Model Building–choosing predictors–is one of those skills in statistics that is difficult to teach. It’s hard to lay out the steps, because at each step, you have to evaluate the situation and make decisions on the next step.
If you’re running purely predictive models, and the relationships among the variables aren’t the focus, it’s much easier. Go ahead and run a stepwise regression model. Let the data give you the best prediction.
But if the point is to answer a research question that describes relationships, you’re going to have to get your hands dirty.
It’s easy to say “use theory” or “test your research question” but that ignores a lot of practical issues. Like the fact that you may have 10 different variables that all measure the same theoretical construct, and it’s not clear which one to use.
Or that you could, theoretically, make the case for all 40 demographic control variables. But when you put them all in together, all of their coefficients become nonsignificant.
So how do you do it? Like I said, it’s hard to give you step-by-step instructions because I’d need to look at the results from the each step to tell you what to do next. But here are some guidelines to keep in mind.
1. Remember that regression coefficients are marginal results.
That means that the coefficient for each predictor is the unique effect of that predictor on the response variable. It’s not the full effect unless all predictors are independent. It’s the effect after controlling for other variables in the model.
So it matters what else is in the model. Coefficients can change quite a bit, depending on what else is in the model.
If two or more predictors overlap in how they explain an outcome, that overlap won’t be reflected in either regression coefficient. It’s in the overall model F statistic and the R-squared, but not the coefficients.
2. Start with univariate descriptives and graphs.
Always, always, always start with descriptive statistics.
It will help you find any errorsthat you missed during cleaning (like the 99s you forgot to declare as missing values).
But more importantly, you have to know what you’re working with.

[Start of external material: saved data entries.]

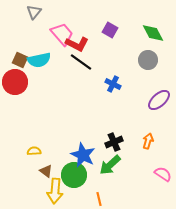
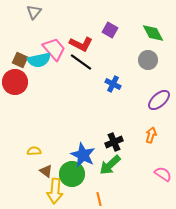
pink trapezoid: moved 8 px left, 15 px down
red L-shape: moved 4 px right
orange arrow: moved 3 px right, 6 px up
green circle: moved 2 px left, 1 px up
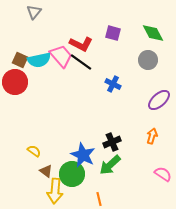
purple square: moved 3 px right, 3 px down; rotated 14 degrees counterclockwise
pink trapezoid: moved 7 px right, 7 px down
orange arrow: moved 1 px right, 1 px down
black cross: moved 2 px left
yellow semicircle: rotated 40 degrees clockwise
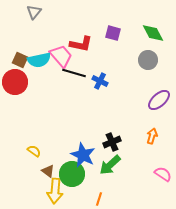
red L-shape: rotated 15 degrees counterclockwise
black line: moved 7 px left, 11 px down; rotated 20 degrees counterclockwise
blue cross: moved 13 px left, 3 px up
brown triangle: moved 2 px right
orange line: rotated 32 degrees clockwise
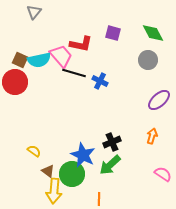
yellow arrow: moved 1 px left
orange line: rotated 16 degrees counterclockwise
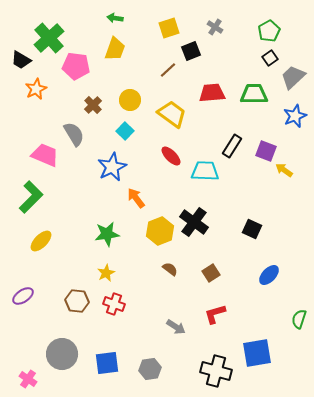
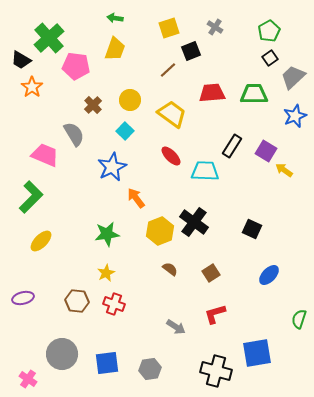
orange star at (36, 89): moved 4 px left, 2 px up; rotated 10 degrees counterclockwise
purple square at (266, 151): rotated 10 degrees clockwise
purple ellipse at (23, 296): moved 2 px down; rotated 20 degrees clockwise
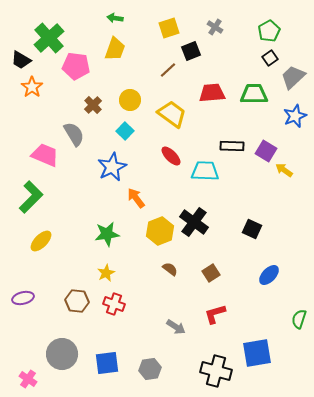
black rectangle at (232, 146): rotated 60 degrees clockwise
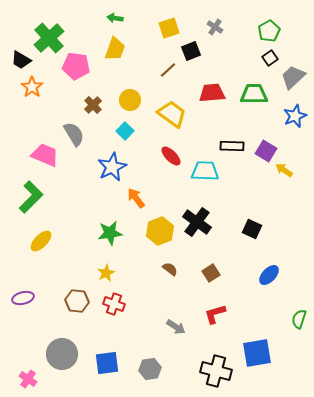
black cross at (194, 222): moved 3 px right
green star at (107, 234): moved 3 px right, 1 px up
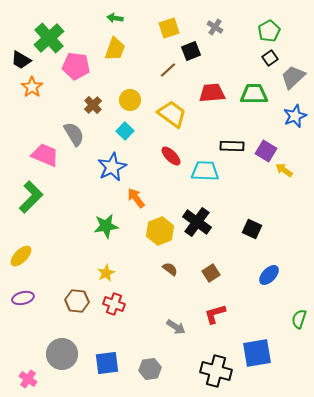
green star at (110, 233): moved 4 px left, 7 px up
yellow ellipse at (41, 241): moved 20 px left, 15 px down
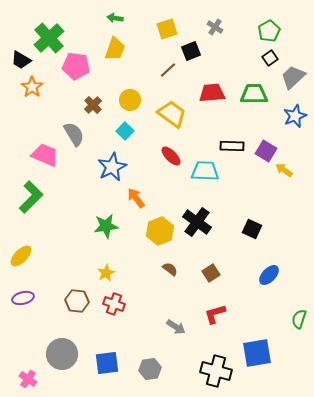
yellow square at (169, 28): moved 2 px left, 1 px down
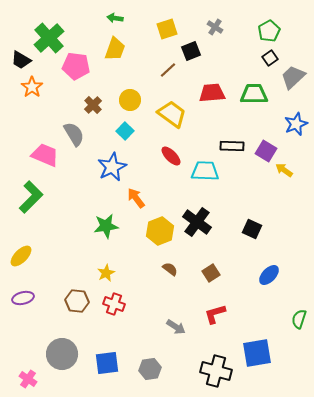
blue star at (295, 116): moved 1 px right, 8 px down
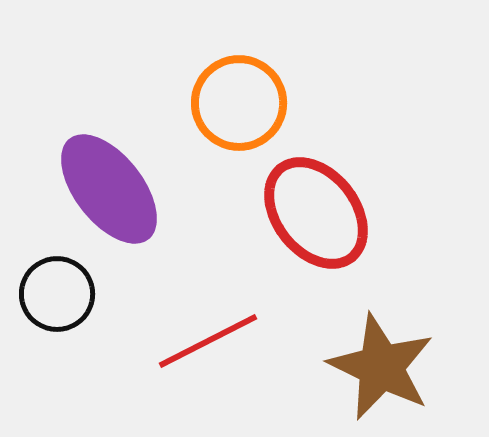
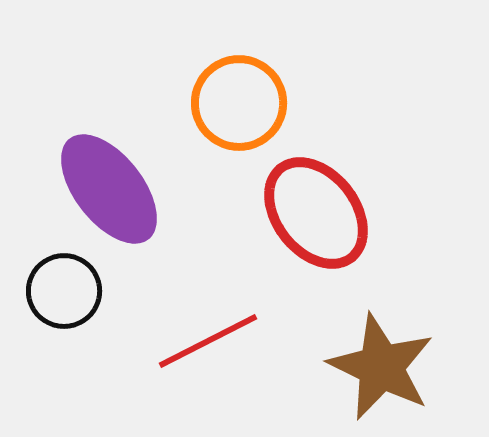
black circle: moved 7 px right, 3 px up
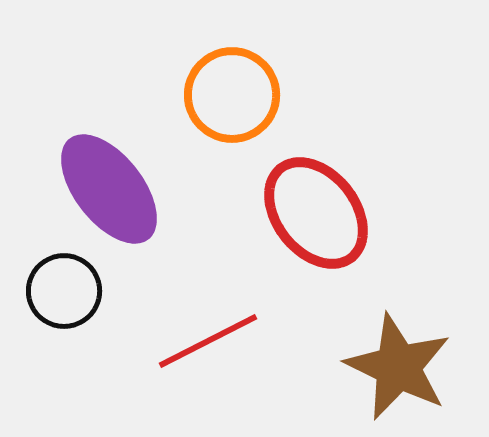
orange circle: moved 7 px left, 8 px up
brown star: moved 17 px right
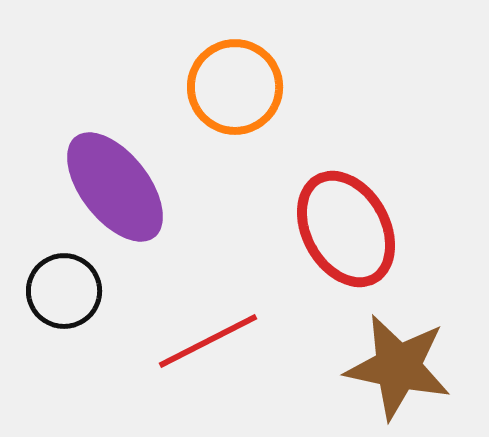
orange circle: moved 3 px right, 8 px up
purple ellipse: moved 6 px right, 2 px up
red ellipse: moved 30 px right, 16 px down; rotated 9 degrees clockwise
brown star: rotated 14 degrees counterclockwise
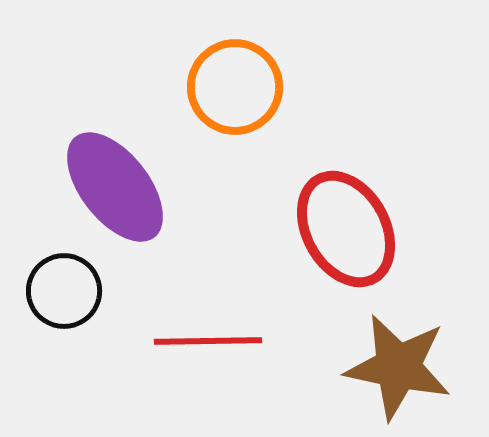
red line: rotated 26 degrees clockwise
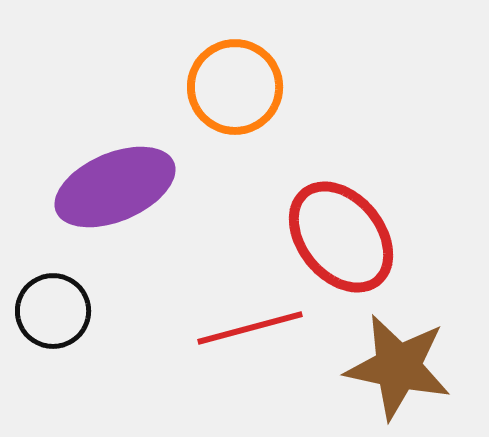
purple ellipse: rotated 75 degrees counterclockwise
red ellipse: moved 5 px left, 8 px down; rotated 10 degrees counterclockwise
black circle: moved 11 px left, 20 px down
red line: moved 42 px right, 13 px up; rotated 14 degrees counterclockwise
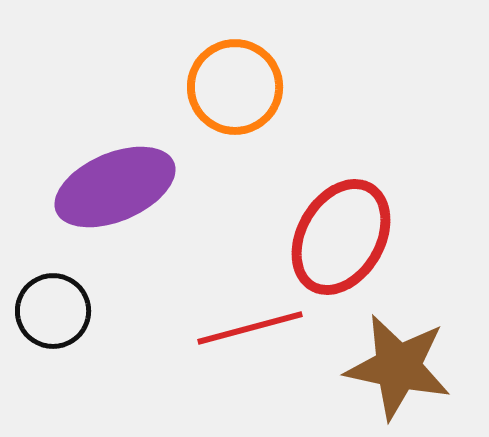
red ellipse: rotated 69 degrees clockwise
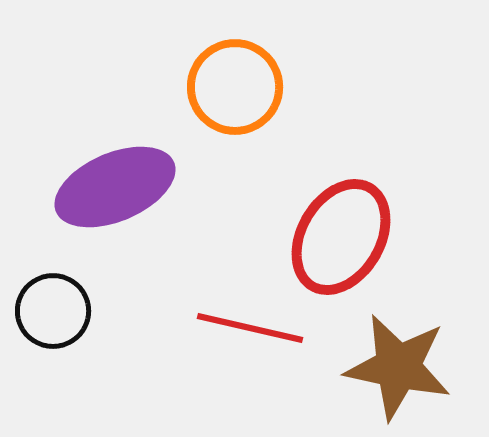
red line: rotated 28 degrees clockwise
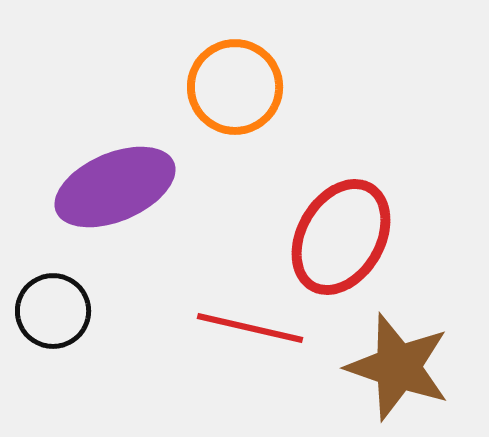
brown star: rotated 7 degrees clockwise
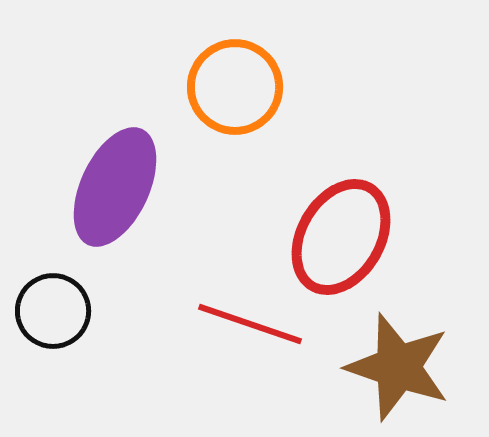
purple ellipse: rotated 42 degrees counterclockwise
red line: moved 4 px up; rotated 6 degrees clockwise
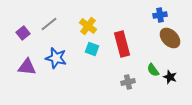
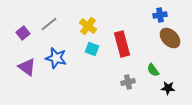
purple triangle: rotated 30 degrees clockwise
black star: moved 2 px left, 11 px down; rotated 16 degrees counterclockwise
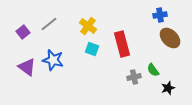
purple square: moved 1 px up
blue star: moved 3 px left, 2 px down
gray cross: moved 6 px right, 5 px up
black star: rotated 24 degrees counterclockwise
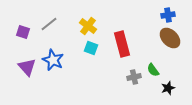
blue cross: moved 8 px right
purple square: rotated 32 degrees counterclockwise
cyan square: moved 1 px left, 1 px up
blue star: rotated 10 degrees clockwise
purple triangle: rotated 12 degrees clockwise
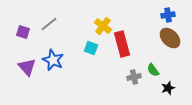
yellow cross: moved 15 px right
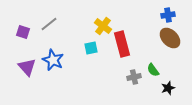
cyan square: rotated 32 degrees counterclockwise
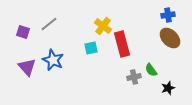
green semicircle: moved 2 px left
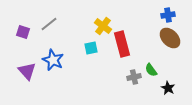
purple triangle: moved 4 px down
black star: rotated 24 degrees counterclockwise
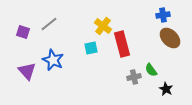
blue cross: moved 5 px left
black star: moved 2 px left, 1 px down
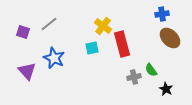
blue cross: moved 1 px left, 1 px up
cyan square: moved 1 px right
blue star: moved 1 px right, 2 px up
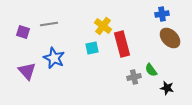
gray line: rotated 30 degrees clockwise
black star: moved 1 px right, 1 px up; rotated 16 degrees counterclockwise
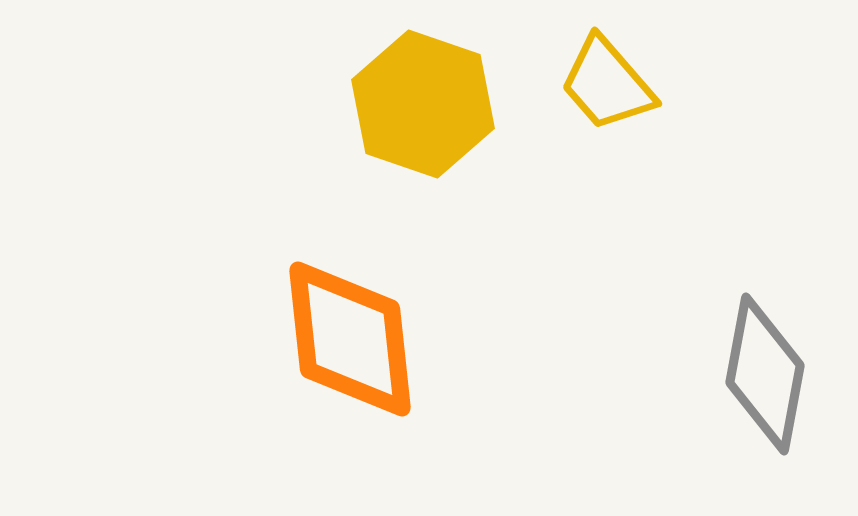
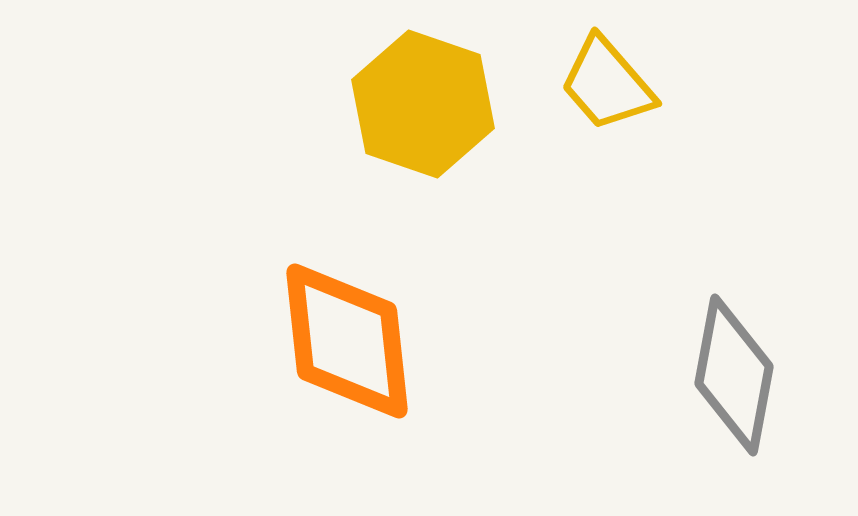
orange diamond: moved 3 px left, 2 px down
gray diamond: moved 31 px left, 1 px down
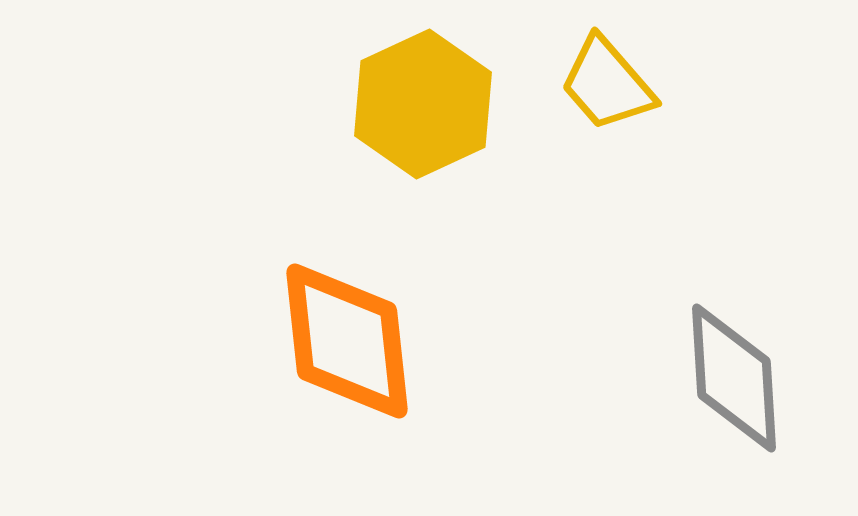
yellow hexagon: rotated 16 degrees clockwise
gray diamond: moved 3 px down; rotated 14 degrees counterclockwise
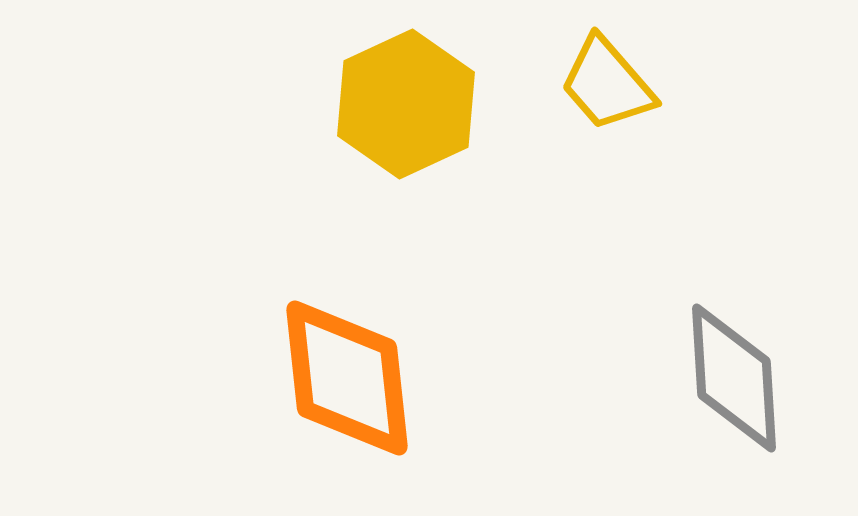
yellow hexagon: moved 17 px left
orange diamond: moved 37 px down
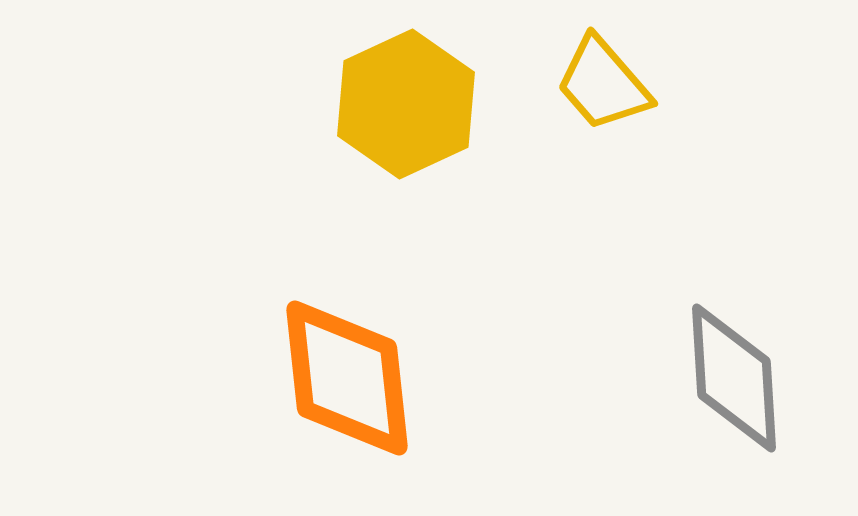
yellow trapezoid: moved 4 px left
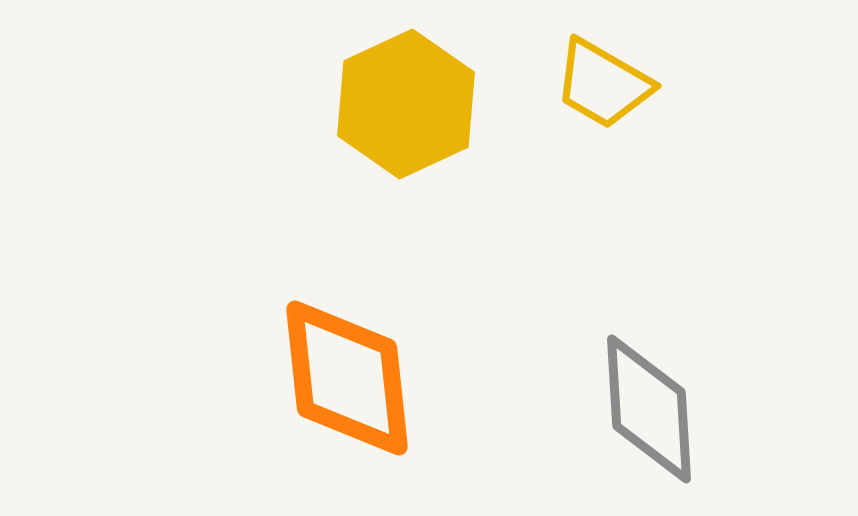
yellow trapezoid: rotated 19 degrees counterclockwise
gray diamond: moved 85 px left, 31 px down
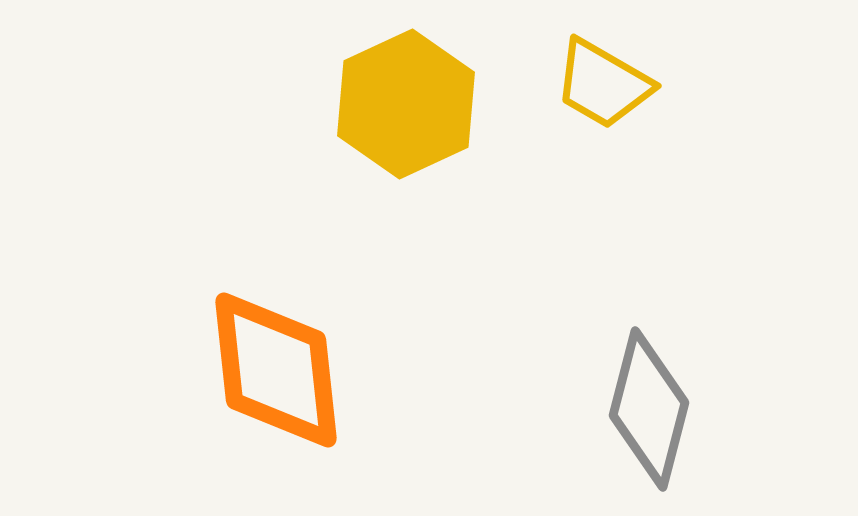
orange diamond: moved 71 px left, 8 px up
gray diamond: rotated 18 degrees clockwise
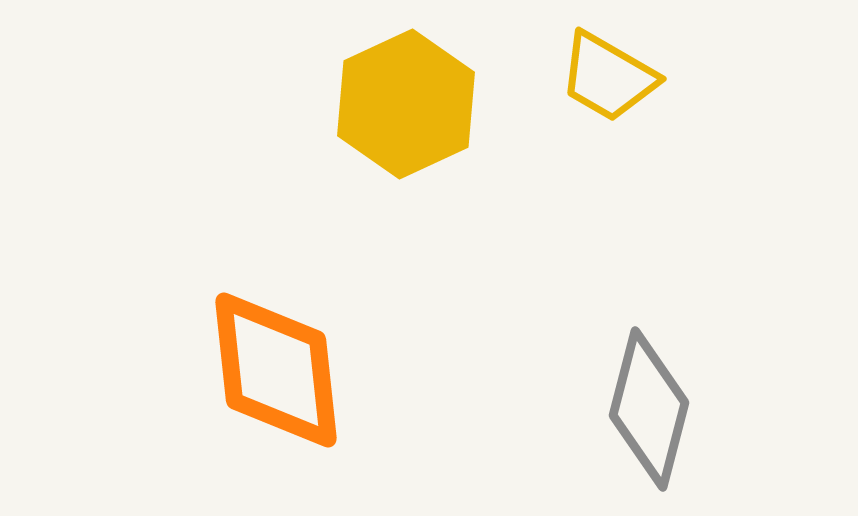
yellow trapezoid: moved 5 px right, 7 px up
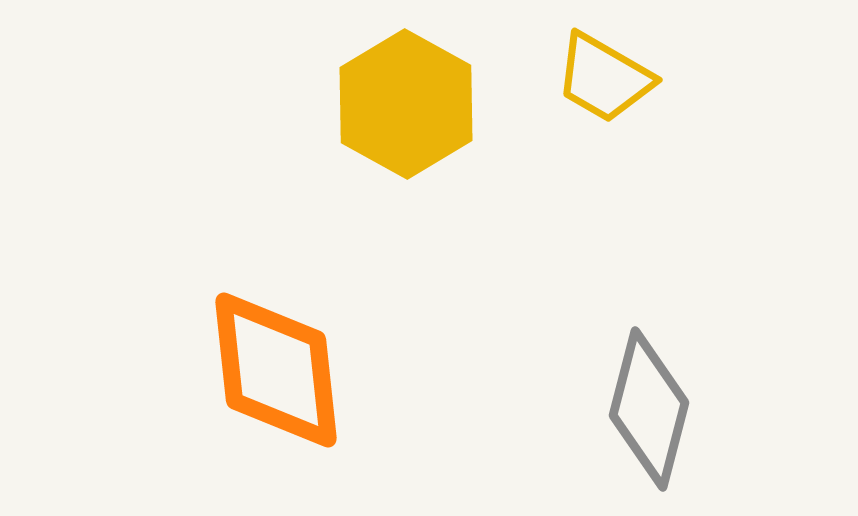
yellow trapezoid: moved 4 px left, 1 px down
yellow hexagon: rotated 6 degrees counterclockwise
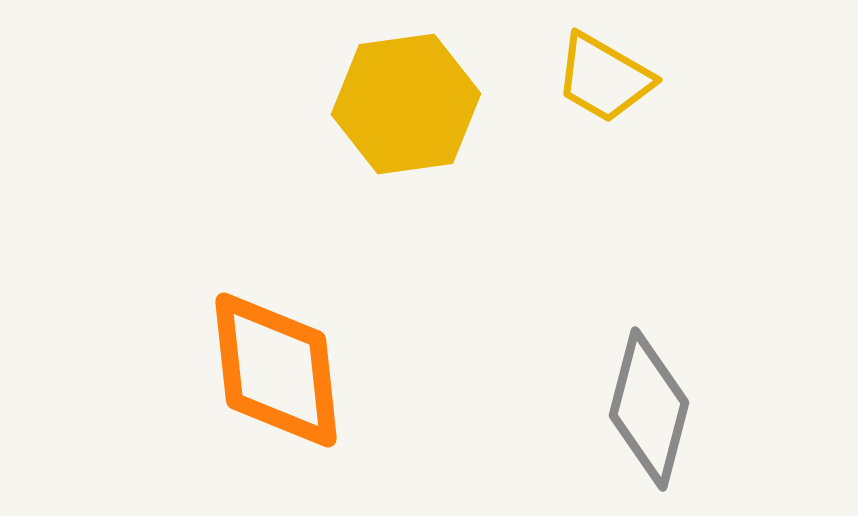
yellow hexagon: rotated 23 degrees clockwise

The first thing to do is univariate descriptives, or better yet, graphs. You’re not just looking for bell curves. You’re looking for interesting breaks in the middle of the distribution. Values with a huge number of points. Surprising values that are generally much higher or with less variation than you expected.
Once you put these variables in the model, they may behave funny. If you know what they look like going in, you’ll have a much better understanding why.
3. Next, run bivariate descriptives, again including graphs.
You also need to understand how each potential predictor relates, on its own, to the outcome and to every other predictor.
Because the regression coefficients are marginal results (see #1), knowing the bivariate relationships among variables will give you insight into why certain variable lose significance in the bigger model.
I personally find that in addition to correlations or crosstabs, scatterplots of the relationship are extremely informative. This is where you can see if linear relationships are plausible or if you need to deal with nonlinearity in some way.
4. Think about predictors in sets.
In many of the models I’ve been working with recently, the predictors were in theoretically distinct sets. By building the models within those sets first, we were able to see how related variables worked together and then what happened once we put them together.
For example, think about a model that predicts binge drinking in college students. Potential sets of variables include:
- demographics (age, year in school, socio-economic status)
- history of Mental Health (diagnoses of mental illness, family history of alcoholism)
- current psychological health (stress, depression)
- social issues (feelings of isolation, connection to family, number of friends)
Often, the variables within a set are correlated, but not so much across sets. If you put everything in at once, it’s hard to find any relationships. It’s a big, overwhelming mess.
By building each set separately first, you can build theoretically meaningful models with a solid understanding of how the pieces fit together.
5. Model building and interpreting results go hand-in-hand.
Every model you run tells you a story. Stop and listen to it.
Look at the coefficients. Look at R-squared. Did it change? How much do coefficients change from a model with control variables to one without?
When you pause to do this, you can make better decisions on the model to run next.
6. Any variable involved in an interaction must be in the model by itself.
As you’re deciding what to leave in and what to boot from the model, it’s easy to get rid of everything that’s not significant.
And it’s usually a good idea to eliminate non-significant interactions first (the exception is if the interaction was central to the research question, and it’s important to show that it was not significant).
But if the interaction is significant, you can’t take out the terms for the component variables (the ones that make up the interaction). The interpretation of the interaction is only possible if the component term is in the model.
7. The research question is central.
Especially when you have a very large data set, it’s very easy to step off the yellow brick road and into the poppies. There are so many interesting relationships you can find (and they’re so shiny!). Months later, you’ve testing every possible predictor, categorized every which way. But you’re not making any real progress.
Keep the focus on your destination–the research question. Write it out and tape it to the wall if it helps.